Can you imagine calling a number and Domino's answers?
Speed-to-lead is the last activity metric affecting the entire cycle that I like to include in rep activity metrics.
Speed-to-lead is how quickly a sales rep reaches out to a lead in the funnel.
We live in a magical time where many tools automate lead routing and the first touch of lead follow-up.
First, you will need to set up some SLAs for the sales team and communicate them.
Second, you will need to build a tracking mechanism to know when a sales rep touches the lead. There are many ways to do this, depending on what tool you are using.
It's critical to understand if SLAs are being met; if they aren't, then why not?

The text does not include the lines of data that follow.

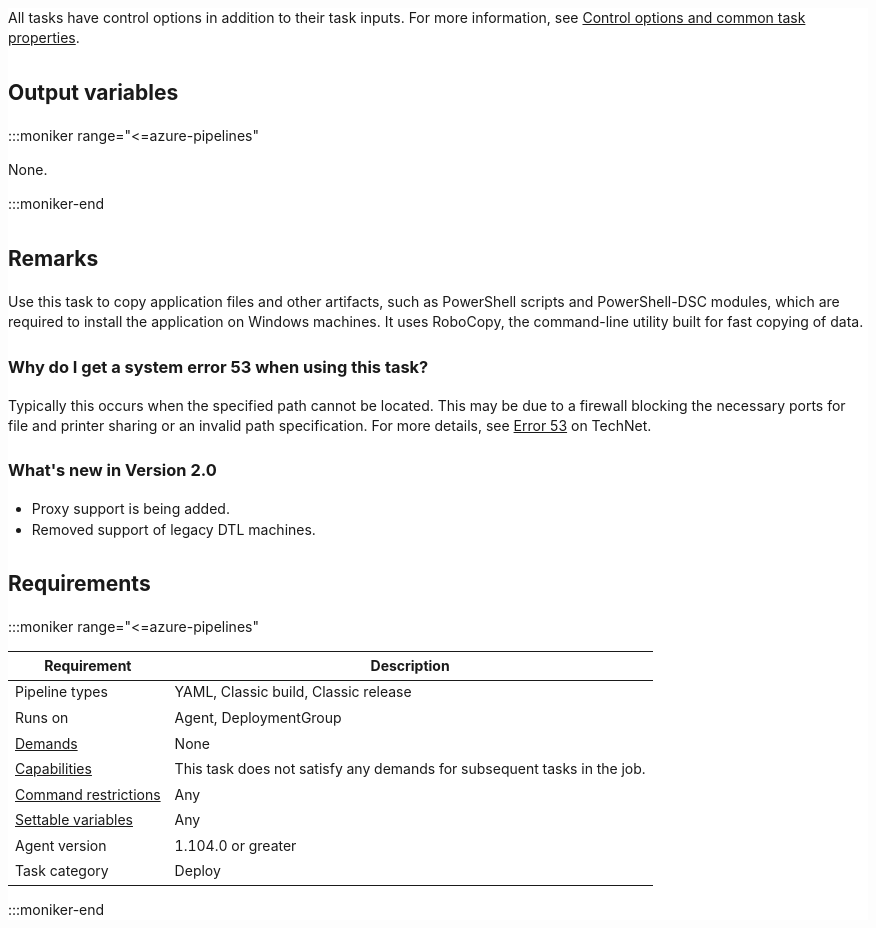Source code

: All tasks have control options in addition to their task inputs. For more information, see [Control options and common task properties](/azure/devops/pipelines/yaml-schema/steps-task#common-task-properties).



## Output variables

:::moniker range="<=azure-pipelines"

None.

:::moniker-end




## Remarks

Use this task to copy application files and other artifacts, such as PowerShell scripts and PowerShell-DSC modules, which are required to install the application on Windows machines. It uses RoboCopy, the command-line utility built for fast copying of data.

### Why do I get a system error 53 when using this task?

Typically this occurs when the specified path cannot be located.
This may be due to a firewall blocking the necessary ports for file and printer sharing or an invalid path specification. For more details, see
[Error 53](/previous-versions/windows/it-pro/windows-2000-server/cc940100(v=technet.10)) on TechNet.

### What's new in Version 2.0

* Proxy support is being added.
* Removed support of legacy DTL machines.









## Requirements

:::moniker range="<=azure-pipelines"

| Requirement | Description |
|-------------|-------------|
| Pipeline types | YAML, Classic build, Classic release |
| Runs on | Agent, DeploymentGroup |
| [Demands](/azure/devops/pipelines/process/demands) | None |
| [Capabilities](/azure/devops/pipelines/agents/agents#capabilities) | This task does not satisfy any demands for subsequent tasks in the job. |
| [Command restrictions](/azure/devops/pipelines/security/templates#agent-logging-command-restrictions) | Any |
| [Settable variables](/azure/devops/pipelines/security/templates#agent-logging-command-restrictions) | Any |
| Agent version |  1.104.0 or greater |
| Task category | Deploy |

:::moniker-end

The faster the lead response time, the more likely the lead is to close.
If the scorecard feels a bit like having a report card all over again, it kind of is!
Instead of telling a teacher if their class is likely to go on to the next grade, the scorecard tells an organization if its revenue engine needs tinkering.
Using revenue metrics and activity metrics together can be helpful.
But one without the other doesn't tell the whole story. So don't worry too much when you see your team has only booked five meetings for the month.
Revenue Operations is instrumental in providing data, defining metrics, and building processes, as the cards are being built.
And when it comes to diagnosing, Revenue Operations can also provide solutions to keep the revenue engine in working order.